Валька толкнул створку ворот. Скрипнули петли, и Валька, испугавшись скрипа, вновь спрятался.
Во двор, где спрятался Валька, урча, въезжал грузовик. Машина бортовым замком задела за ворота. Столб, на котором была укреплена створка, укрывающая его, закачался. «Еще придушит здесь!» Желтков выглянул и обрадовался: ребята ушли. Валька вышел на улицу, наведался в боковой карман: деньги были на месте.
Чего Желтков совсем не ожидал — несмотря на поздний час, Рема дома не было. Дверь ему открыл сам академик.

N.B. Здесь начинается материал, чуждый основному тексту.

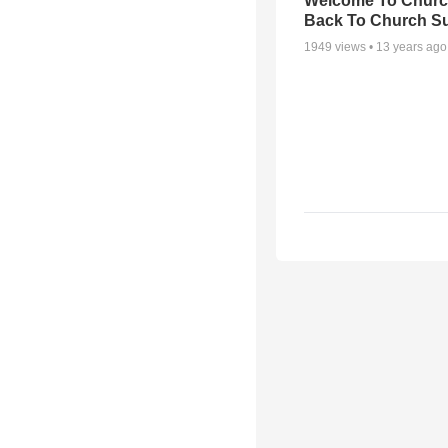
Welcome To Churc
Back To Church S
1949
views •
13 years ago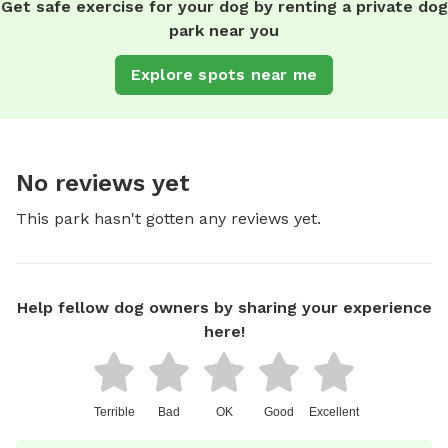
Get safe exercise for your dog by renting a private dog
park near you
Explore spots near me
No reviews yet
This park hasn't gotten any reviews yet.
Help fellow dog owners by sharing your experience
here!
Terrible
Bad
OK
Good
Excellent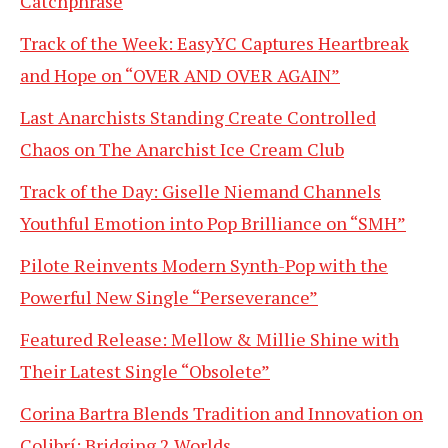
Catchphrase
Track of the Week: EasyYC Captures Heartbreak
and Hope on “OVER AND OVER AGAIN”
Last Anarchists Standing Create Controlled
Chaos on The Anarchist Ice Cream Club
Track of the Day: Giselle Niemand Channels
Youthful Emotion into Pop Brilliance on “SMH”
Pilote Reinvents Modern Synth-Pop with the
Powerful New Single “Perseverance”
Featured Release: Mellow & Millie Shine with
Their Latest Single “Obsolete”
Corina Bartra Blends Tradition and Innovation on
Colibrí: Bridging 2 Worlds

Валька уже хотел уйти, но Игнатий Георгиевич задержал его:
— Постойте, молодой человек. Мне хочется вам кое-что сказать.
Желтков робко переступил порог. В это время раздался телефонный звонок. Вернувшись из кабинета в прихожую, Игнатий Георгиевич, надевая калоши, сказал:
— Видите ли, я рассчитывал с вами поговорить, но мне надо срочно ехать. Если вы, милостивый государь, согласитесь проехать со мной в машине…
«Милостивый государь» и успокоило и даже развеселило Желткова.
— Я с удовольствием, только вот Рем меня будет ждать.
— Не велик барин! Подождет. Да к тому же я попрошу шофера привезти вас обратно.
В машине Игнатий Георгиевич и Валя разместились на заднем сиденье. Автомобиль бесшумно тронулся и скоро, разбрызгивая снежную кашицу, вырвался на широкое шоссе.
— Видите ли, — начал академик, — я хотел поговорить с вами о моем внуке, о Реме. Он, безусловно, способный юноша, но ему нужно благотворное влияние коллектива. Я вижу, вы ходите к нам чаще других. Должно быть, дружите. Между нами говоря, я надеюсь, что вы лично повлияете на него, на формирование его характера.
Если бы было хоть чуточку посветлее, Игнатий Георгиевич непременно заметил бы, как лицо Вали стало сначала розовым, а потом пунцовым от стыда: если бы академик знал, какую жалкую роль играет он, Валька, при Реме!
Окунев, ничего не заметив, продолжал:
— Постарайтесь направить его энергию на разумные занятия. Ведь сколько вокруг дел…
Валька уже не слушал академика. Вспомнились все прежние обиды и унижения, вся ложь, которой он сам себя опутал. «Нет! Не нужны мне никакие «Любители», никакие берданки! Никогда я больше не приду к Рему!» — твердо решил он.
Автомобиль свернул в Харитоньевский переулок и остановился у здания Академии сельскохозяйственных наук.
— Отвезите, пожалуйста, молодого человека ко мне домой, — попросил Игнатий Георгиевич шофера.